Exercise:
Give the data again exactly, without images.

(Dataset records)
####################

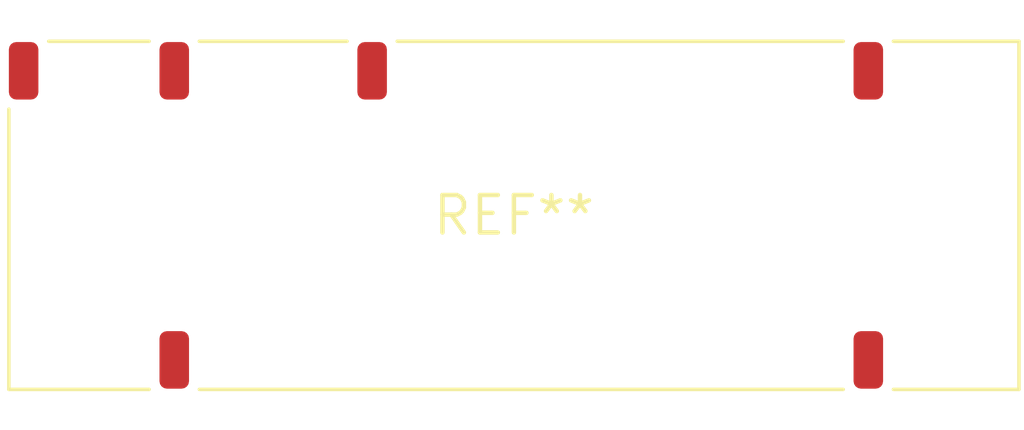
<source format=kicad_pcb>
(kicad_pcb (version 20240108) (generator pcbnew)

  (general
    (thickness 1.6)
  )

  (paper "A4")
  (layers
    (0 "F.Cu" signal)
    (31 "B.Cu" signal)
    (32 "B.Adhes" user "B.Adhesive")
    (33 "F.Adhes" user "F.Adhesive")
    (34 "B.Paste" user)
    (35 "F.Paste" user)
    (36 "B.SilkS" user "B.Silkscreen")
    (37 "F.SilkS" user "F.Silkscreen")
    (38 "B.Mask" user)
    (39 "F.Mask" user)
    (40 "Dwgs.User" user "User.Drawings")
    (41 "Cmts.User" user "User.Comments")
    (42 "Eco1.User" user "User.Eco1")
    (43 "Eco2.User" user "User.Eco2")
    (44 "Edge.Cuts" user)
    (45 "Margin" user)
    (46 "B.CrtYd" user "B.Courtyard")
    (47 "F.CrtYd" user "F.Courtyard")
    (48 "B.Fab" user)
    (49 "F.Fab" user)
    (50 "User.1" user)
    (51 "User.2" user)
    (52 "User.3" user)
    (53 "User.4" user)
    (54 "User.5" user)
    (55 "User.6" user)
    (56 "User.7" user)
    (57 "User.8" user)
    (58 "User.9" user)
  )

  (setup
    (pad_to_mask_clearance 0)
    (pcbplotparams
      (layerselection 0x00010fc_ffffffff)
      (plot_on_all_layers_selection 0x0000000_00000000)
      (disableapertmacros false)
      (usegerberextensions false)
      (usegerberattributes false)
      (usegerberadvancedattributes false)
      (creategerberjobfile false)
      (dashed_line_dash_ratio 12.000000)
      (dashed_line_gap_ratio 3.000000)
      (svgprecision 4)
      (plotframeref false)
      (viasonmask false)
      (mode 1)
      (useauxorigin false)
      (hpglpennumber 1)
      (hpglpenspeed 20)
      (hpglpendiameter 15.000000)
      (dxfpolygonmode false)
      (dxfimperialunits false)
      (dxfusepcbnewfont false)
      (psnegative false)
      (psa4output false)
      (plotreference false)
      (plotvalue false)
      (plotinvisibletext false)
      (sketchpadsonfab false)
      (subtractmaskfromsilk false)
      (outputformat 1)
      (mirror false)
      (drillshape 1)
      (scaleselection 1)
      (outputdirectory "")
    )
  )

  (net 0 "")

  (footprint "Abracon_PRO-OB-471" (layer "F.Cu") (at 0 0))

)

</source>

####################

Your solution:
<source format=kicad_pcb>
(kicad_pcb (version 20240108) (generator pcbnew)

  (general
    (thickness 1.6)
  )

  (paper "A4")
  (layers
    (0 "F.Cu" signal)
    (31 "B.Cu" signal)
    (32 "B.Adhes" user "B.Adhesive")
    (33 "F.Adhes" user "F.Adhesive")
    (34 "B.Paste" user)
    (35 "F.Paste" user)
    (36 "B.SilkS" user "B.Silkscreen")
    (37 "F.SilkS" user "F.Silkscreen")
    (38 "B.Mask" user)
    (39 "F.Mask" user)
    (40 "Dwgs.User" user "User.Drawings")
    (41 "Cmts.User" user "User.Comments")
    (42 "Eco1.User" user "User.Eco1")
    (43 "Eco2.User" user "User.Eco2")
    (44 "Edge.Cuts" user)
    (45 "Margin" user)
    (46 "B.CrtYd" user "B.Courtyard")
    (47 "F.CrtYd" user "F.Courtyard")
    (48 "B.Fab" user)
    (49 "F.Fab" user)
    (50 "User.1" user)
    (51 "User.2" user)
    (52 "User.3" user)
    (53 "User.4" user)
    (54 "User.5" user)
    (55 "User.6" user)
    (56 "User.7" user)
    (57 "User.8" user)
    (58 "User.9" user)
  )

  (setup
    (pad_to_mask_clearance 0)
    (pcbplotparams
      (layerselection 0x00010fc_ffffffff)
      (plot_on_all_layers_selection 0x0000000_00000000)
      (disableapertmacros false)
      (usegerberextensions false)
      (usegerberattributes false)
      (usegerberadvancedattributes false)
      (creategerberjobfile false)
      (dashed_line_dash_ratio 12.000000)
      (dashed_line_gap_ratio 3.000000)
      (svgprecision 4)
      (plotframeref false)
      (viasonmask false)
      (mode 1)
      (useauxorigin false)
      (hpglpennumber 1)
      (hpglpenspeed 20)
      (hpglpendiameter 15.000000)
      (dxfpolygonmode false)
      (dxfimperialunits false)
      (dxfusepcbnewfont false)
      (psnegative false)
      (psa4output false)
      (plotreference false)
      (plotvalue false)
      (plotinvisibletext false)
      (sketchpadsonfab false)
      (subtractmaskfromsilk false)
      (outputformat 1)
      (mirror false)
      (drillshape 1)
      (scaleselection 1)
      (outputdirectory "")
    )
  )

  (net 0 "")

  (footprint "Abracon_PRO-OB-471" (layer "F.Cu") (at 0 0))

)

</source>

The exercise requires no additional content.